Fault Tolerance has some advantages and disadvantages

Advantages
  • offers real time protection for VM's
  • Avoids end users being affected by downtime or hardware failure
  • Provides seamless failover without affecting the users client application
  • Works for all VM's regardless of the software state (stateful or stateless)
  • Protects systems that cannot be given fault tolerance or HA using other vendors technologies
Disadvantages
  • FT requires modern CPUs that have lockstep attribute
  • VMware recommend a maximum of 8 VM's (4 primaries and 4 secondaries) per ESXi server
  • Secondary VM consumes CPU and memory resources, but is only used when a failure occurs
  • There is a network overhead to maintain the FT logging network (50Kbps for each FT protection)
  • Currently FT protects only VM's with one vCPU
  • CPU's speeds should not vary to much (<400MHZ) between ESXi servers
  • There are many features that you cannot use with FT - VMDirectPath I/O, VM clustering, snapshots, SVMotion, DRS

Bear in mind this is new technology and I will presume that as it matures many of the disadvantages will be addressed, you can work around some of the disadvantages by using affinity rules to prevent specific multinodes systems residing on the same ESXi server.

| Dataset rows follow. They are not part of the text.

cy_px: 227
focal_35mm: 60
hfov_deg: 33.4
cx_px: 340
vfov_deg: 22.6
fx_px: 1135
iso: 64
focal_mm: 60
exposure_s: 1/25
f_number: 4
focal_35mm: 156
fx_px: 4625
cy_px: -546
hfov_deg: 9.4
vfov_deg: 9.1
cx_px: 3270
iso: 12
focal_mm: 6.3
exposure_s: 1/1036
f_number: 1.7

There are a number of requirements that you need to enable FT

Configuring FT

CPU compatibility is the most challenging aspect to getting FT working, currently there is limited support, but as new CPU's hit the market these will support the lockstep feature. Check the VMware to see if your CPU is supported, I generally try to enable FT and see if I get any error messages. Follow below to enable and configure FT

Enabling FT

First you have to confirm the certificate management has been setup, this enhances security by making sure the ESXi server is not spoofed, if ESXi servers are added to vCenter with just a username and password without this certificate check, VMware FT will not start correctly. From the home page -> administration > "vCenter server settings" you get the screen below, make sure "vCenter requires verified host SSL certificates" is ticked

Make sure both VMotion and HA are working, then you need to enable a FT logging VMKernel port group, all ESXi server will require an additional IP address for this port group, make sure when creating the port group you select "Use this port group for Fault Tolerance logging"

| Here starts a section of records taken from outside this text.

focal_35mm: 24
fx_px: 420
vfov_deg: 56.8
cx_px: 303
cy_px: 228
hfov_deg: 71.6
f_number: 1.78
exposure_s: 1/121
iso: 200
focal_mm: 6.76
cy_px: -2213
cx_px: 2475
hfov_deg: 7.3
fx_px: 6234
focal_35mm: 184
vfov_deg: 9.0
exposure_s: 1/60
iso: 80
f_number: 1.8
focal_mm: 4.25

Hopefully you should end up with something like below

Check that the VM's disk types are thick, you can do this by selecting the VM -> select "Edit settings" -> then select each disk and check the Disk Provisioning type, you can see in the screen shot below that this virtual disk is type thick. You can convert thin disks into thick to make them compatible with FT.

Finally we can enable FT on a VM, right-click on the VM -> select Fault Tolerance -> select "turn on Fault Tolerance"

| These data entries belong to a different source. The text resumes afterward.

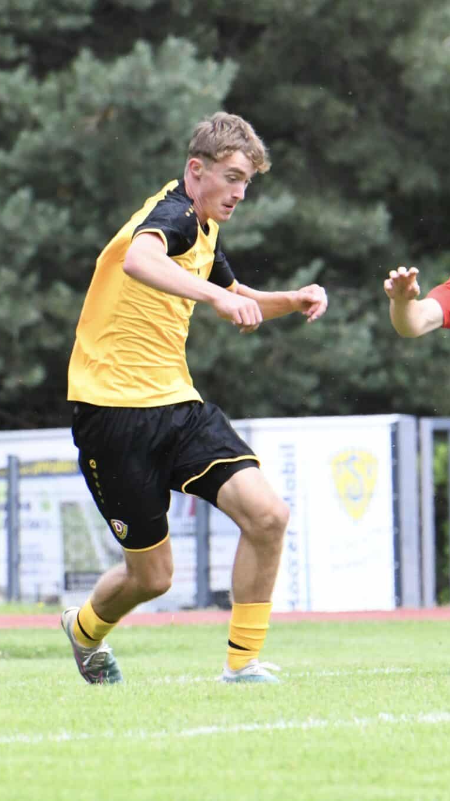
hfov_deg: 2.0
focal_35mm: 614
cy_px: 400
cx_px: 555
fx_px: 13034
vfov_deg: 3.5
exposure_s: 1/1600
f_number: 10
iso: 4000
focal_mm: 390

You will see the below warning message, regarding disk provisioning and other information

Here I get two warnings, one regarding that this VM has two vCPU's, remember you can only have one vCPU, the other warning is that my hardware (HP DC7800) is not compatible, however we will continue

I can double check if the hardware is compatible by selecting the ESXi server, then in the general panel you should see "Host Configured for FT" and a small speech bubble at the end, click the speech bubble and you get the "Fault Tolerance requirement error messages", as you can see my HP DC7800's are not compatible

After I remove one vCPU from the VM I tried again, you can watch the progress from the "recent tasks" window

Although my hardware does not support FT, VMware happily configures it for this VM, once configured if you select the VM you will notice an extra "Fault Tolerance" panel, VM is not running as it will not let me start it due to the hardware compatibility problem

If you select the cluster and then the "virtual machines" tab, you will notice that there are two linux01 VM's, the primary and the secondary

Looking at each ESXi server in the "Fault Tolerance" panel you can see which one is the primary and the secondary

vmware1
vmware2

Lastly you can either migrate, disable the fault tolerance or turn off the fault tolerance for this VM

If I had got this working you could have started the VM on both the primary and the secondary, the secondary VM you would not be able to interact with.

If I get the chance to setup a FT on compatible hardware I will revisit this section.